# Staining Brazillian Cherry?



## InterCounty (Apr 27, 2010)

Anyone ever do it?

Seems ridiculous to me, but have a new install and the customer *really* wants to make it darker then it would be natural. 

Wondering if it would be as potentially difficult/annoying as staining a maple floor dark. (...bands, picture framing, visible screen swirls?)

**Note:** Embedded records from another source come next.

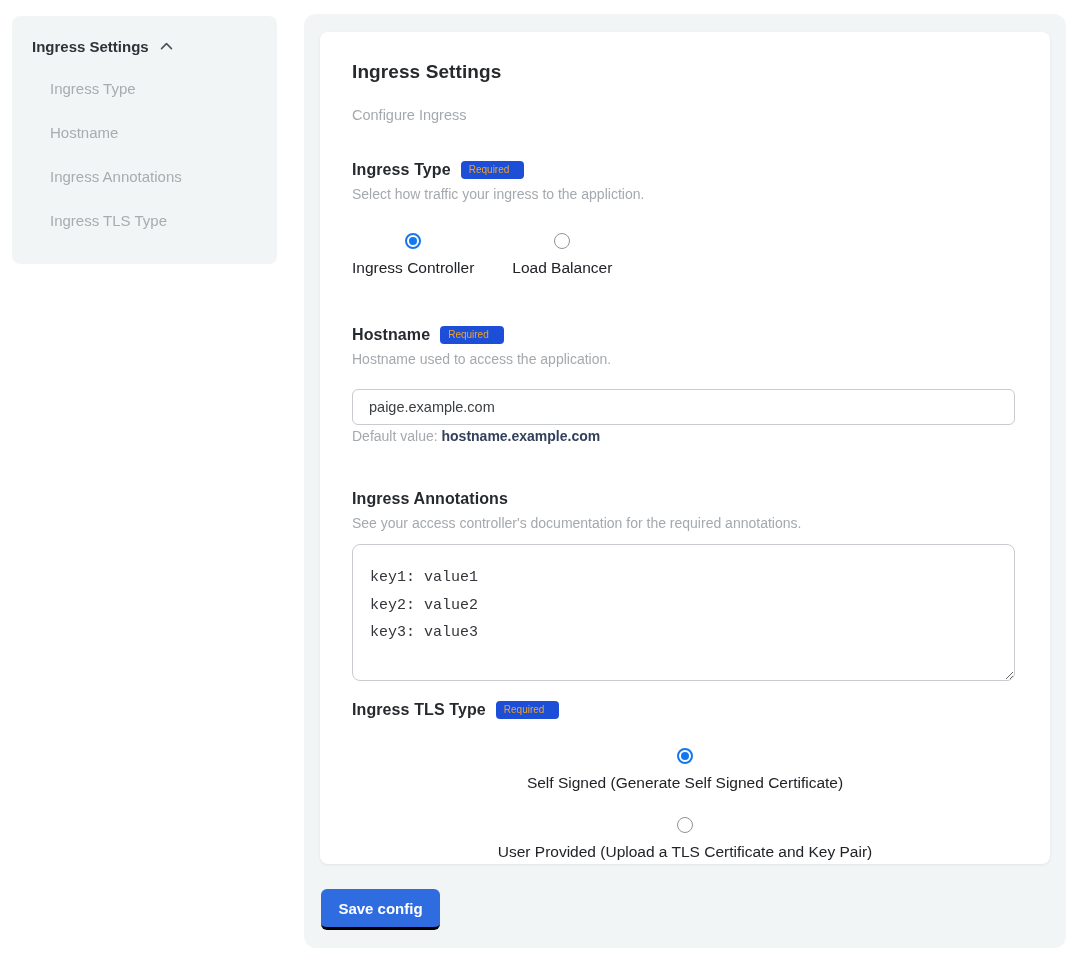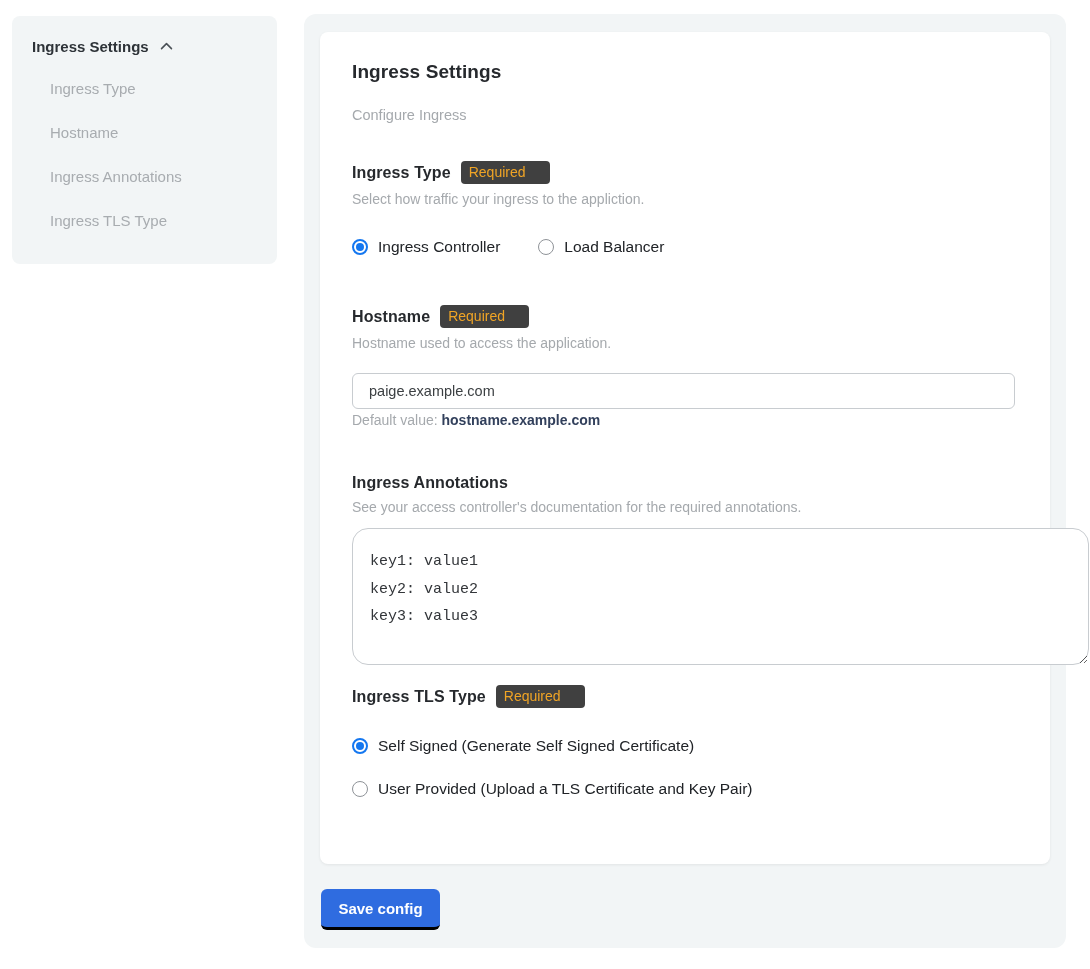--- a/index.html
+++ b/index.html
@@ -68,10 +68,10 @@
     letter-spacing: .1px;
   }
   .required-badge {
-    background: #404040;
+    background: #1d4ed8;
     color: #f0a425;
-    font-size: 14px;
-    padding: 3px 24px 4px 8px;
+    font-size: 10px;
+    padding: 3px 15px 4px 8px;
     border-radius: 4px;
   }
   .section-desc {

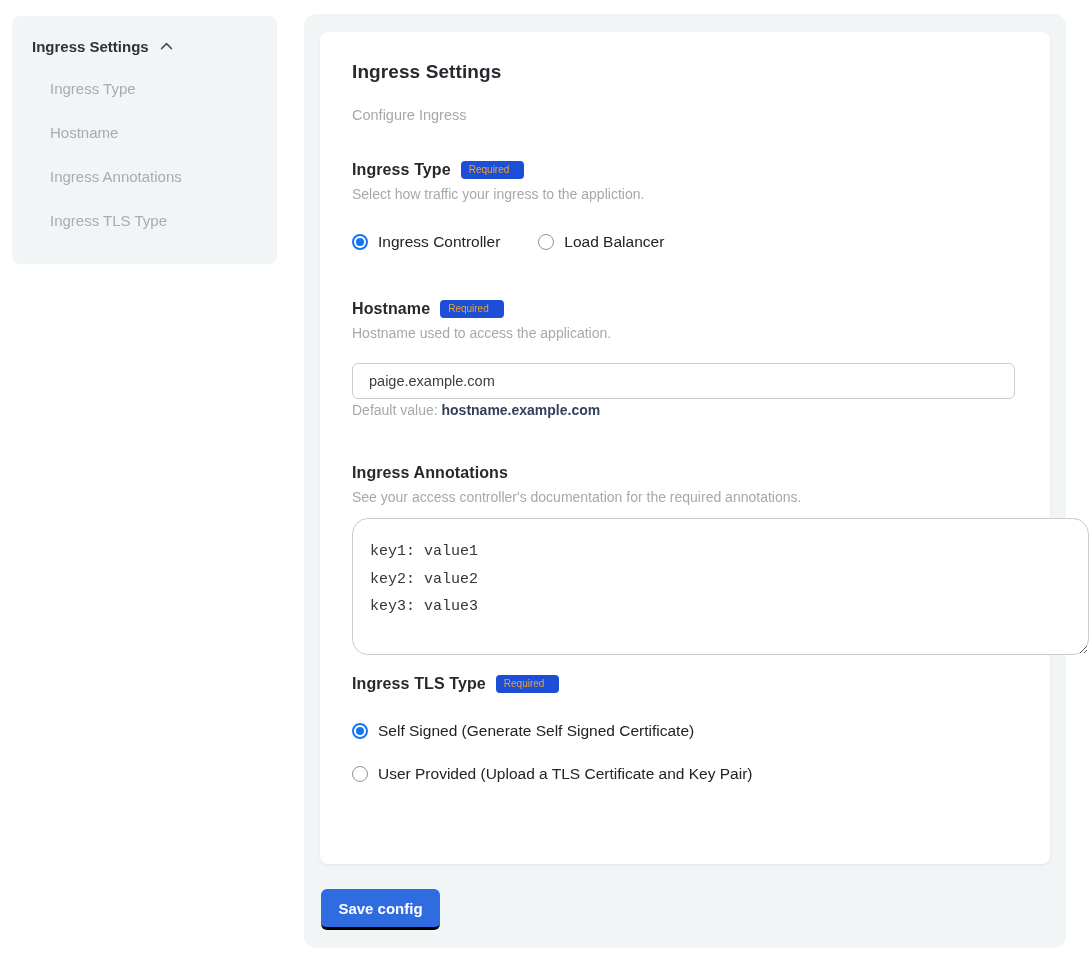--- a/index.html
+++ b/index.html
@@ -81,7 +81,7 @@
 
   
   .radio-row { display: flex; align-items: center; gap: 38px; margin-top: 31px; }
-  .radio-option { display: flex; align-items: center; gap: 10px; cursor: pointer; }
+  .radio-option { display: flex; align-items: center; gap: 10px; cursor: pointer; flex-direction: column; }
   .radio-circle {
     width: 16px; height: 16px; border-radius: 50%;
     border: 1.5px solid #8f9398; background: #fff;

Before I tell them NO, just seeking some opinions.


----------



## pinwheel (Dec 7, 2009)

You have schooled them on the fact that BC will get considerably darker with time, haven't you? Pull a piece of the wood from the carton & lay a piece of cardboard over half of it & leave the other half exposed to the sun for a few days. You'll see 2-4 shades darker in that short period of time.


----------



## RhodesHardwood (Jun 28, 2010)

I have not done it, but have had clients that also have suggested it. I have always managed to talk them out of it. I do know it would be way harder to stain then maple. Stained maple would be easy compared to staining brazilian cherry, as it is much harder. I do know that a lot of guys would dye rather than stain on woods like this.


----------



## stp57 (Dec 12, 2007)

http://www.woodcraft.com/Search2/Se...ode=06INGOOG&gclid=CNTmg--kj7ECFYVOTAod7UvNLg

This stuff is amazing. It is alcohol based & is really a dye more than it is a stain. Unfortunately, the color can't be lightened once you put it on (only darkened). Perfect for sunny area because it won't fade. I re-stain entry doors with it all of the time.
Steve


----------



## RhodesHardwood (Jun 28, 2010)

stp57 said:


> http://www.woodcraft.com/Search2/Se...ode=06INGOOG&gclid=CNTmg--kj7ECFYVOTAod7UvNLg
> 
> This stuff is amazing. It is alcohol based & is really a dye more than it is a stain. Unfortunately, the color can't be lightened once you put it on (only darkened). Perfect for sunny area because it won't fade. I re-stain entry doors with it all of the time.
> Steve


Thank for sharing. I actually have a woodcraft right down the street from me.


----------



## Kent Whitten (Mar 24, 2006)

A shader would work. Do you have spray equipment?


----------



## edson group inc (Feb 3, 2010)

I have staine BC with Dura Seal Royal Mahogany. We finished with a soft plate 80 grit, then water pop, dry and then stained. I had to test which grit of paper to end with and based on what our client wanted 80 grit did the trick.


----------